As the theme of inflation continues to dominate the financial headlines, investors may be wondering what steps can be taken to combat rising prices. Higher inflation has been more persistent than many expected, largely driven by the anomalies of the pandemic — most significantly on the supply side, due to supply chain and labor market issues still lingering from the economic shutdowns. Yet, consider also that inflationary expectations can also help to drive inflation.1 Perhaps the most extreme case in recent times belongs to Zimbabwe. People were so accustomed to expecting higher inflation that it became somewhat self-fulfilling. In 2009, Zimbabwe’s inflation rate hit 230,000,000 percent. Prices would change by the minute, but the country kept printing money. At the height of their economic problems, they issued a one hundred trillion dollar bill — the largest denominated note ever circulated. When the Zimbabwe dollar was abandoned as the official currency, the hundred trillion dollar bill was only worth about US$0.40. Of course, we don’t expect similar hyperinflation. It is likely that inflationary pressures will temper as things return to normal. However, there’s little dispute that inflation is here, at least for the short-run, so consider these ways to help deal with inflation.
Don’t overlook the merits of being invested. History has shown that over longer time periods (and even despite short-term volatility), equity market returns outperform inflation. This is a good reminder of the merits of staying invested.

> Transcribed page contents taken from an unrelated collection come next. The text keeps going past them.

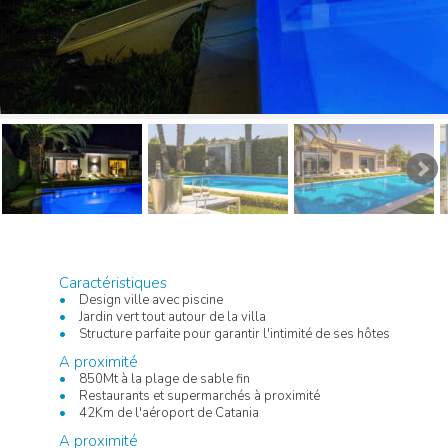
Caractéristiques
Design ville avec piscine
Jardin vert tout autour de la villa
Structure parfaite pour garantir l'intimité de ses hôtes
A proximité
850Mt à la plage de sable fin
Restaurants et supermarchés à proximité
42Km de l'aéroport de Catania
A proximité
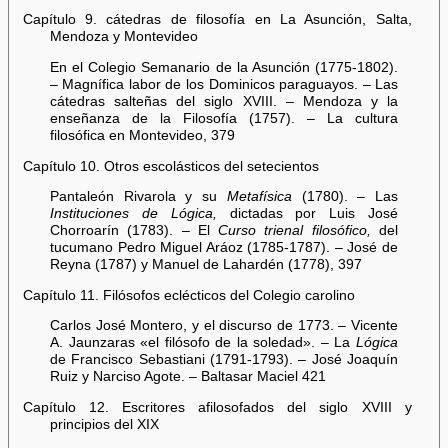
Capítulo 9. cátedras de filosofía en La Asunción, Salta,
Mendoza y Montevideo
En el Colegio Semanario de la Asunción (1775-1802).
– Magnífica labor de los Dominicos paraguayos. – Las
cátedras salteñas del siglo XVIII. – Mendoza y la
enseñanza de la Filosofía (1757). – La cultura
filosófica en Montevideo, 379
Capítulo 10. Otros escolásticos del setecientos
Pantaleón Rivarola y su
Metafísica
(1780). – Las
Instituciones de Lógica,
dictadas por Luis José
Chorroarín (1783). – El
Curso trienal filosófico,
del
tucumano Pedro Miguel Aráoz (1785-1787). – José de
Reyna (1787) y Manuel de Lahardén (1778), 397
Capítulo 11. Filósofos eclécticos del Colegio carolino
Carlos José Montero, y el discurso de 1773. – Vicente
A. Jaunzaras «el filósofo de la soledad». – La
Lógica
de Francisco Sebastiani (1791-1793). – José Joaquín
Ruiz y Narciso Agote. – Baltasar Maciel 421
Capítulo 12. Escritores afilosofados del siglo XVIII y
principios del XIX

Now may be a great time to review your finances: do you have available contribution room in a TFSA or RRSP, or funds sitting idle that could be invested to benefit your future?

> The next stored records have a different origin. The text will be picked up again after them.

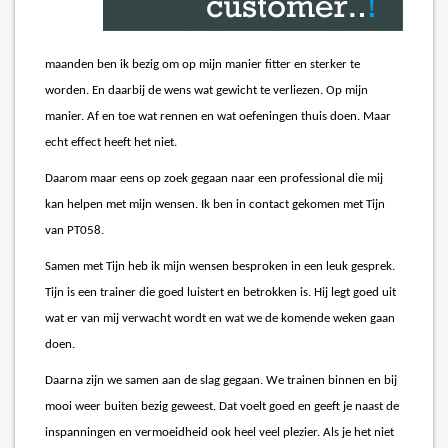
maanden ben ik bezig om op mijn manier fitter en sterker te
worden. En daarbij de wens wat gewicht te verliezen. Op mijn
manier. Af en toe wat rennen en wat oefeningen thuis doen. Maar
echt effect heeft het niet.
Daarom maar eens op zoek gegaan naar een professional die mij
kan helpen met mijn wensen. Ik ben in contact gekomen met Tijn
van PT058.
Samen met Tijn heb ik mijn wensen besproken in een leuk gesprek.
Tijn is een trainer die goed luistert en betrokken is. Hij legt goed uit
wat er van mij verwacht wordt en wat we de komende weken gaan
doen.
Daarna zijn we samen aan de slag gegaan. We trainen binnen en bij
mooi weer buiten bezig geweest. Dat voelt goed en geeft je naast de
inspanningen en vermoeidheid ook heel veel plezier. Als je het niet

Better tax planning may help put funds back into your hands. Inflation is often referred to as the “silent tax.” As such, why not consider tax planning exercises to help put funds back into your hands? It is personal income tax season — an opportunity to get organized and avoid overlooking important deductions or savings on your tax return. Tax planning should be a year-round exercise: there may be opportunities for income-splitting with a spouse, contributing to tax-advantaged accounts, or planning for a small business.
Consider a budget (or help others!). A budget may be especially helpful for those on fixed incomes, such as seniors or younger folks just starting out. It can help to provide a full picture of inflows and outflows, and determine which costs are necessary and what adjustments can be made to account for any increases from inflation. Ironically, the calculation of the official measure of inflation, the CPI, doesn’t include such items as gasoline and groceries, everyday living expenses incurred by almost everyone — and for which costs have gone up significantly.
In Jest: A Parting Thought If you want to become an instant “trillionaire,” you can buy the Zimbabwean note on eBay. The irony is that the one hundred trillion dollar bill is worth more today than when it was in circulation: around US$200, which represents a whopping “appreciation” of about 61 percent per year since 2009 and certainly one that has surpassed inflation!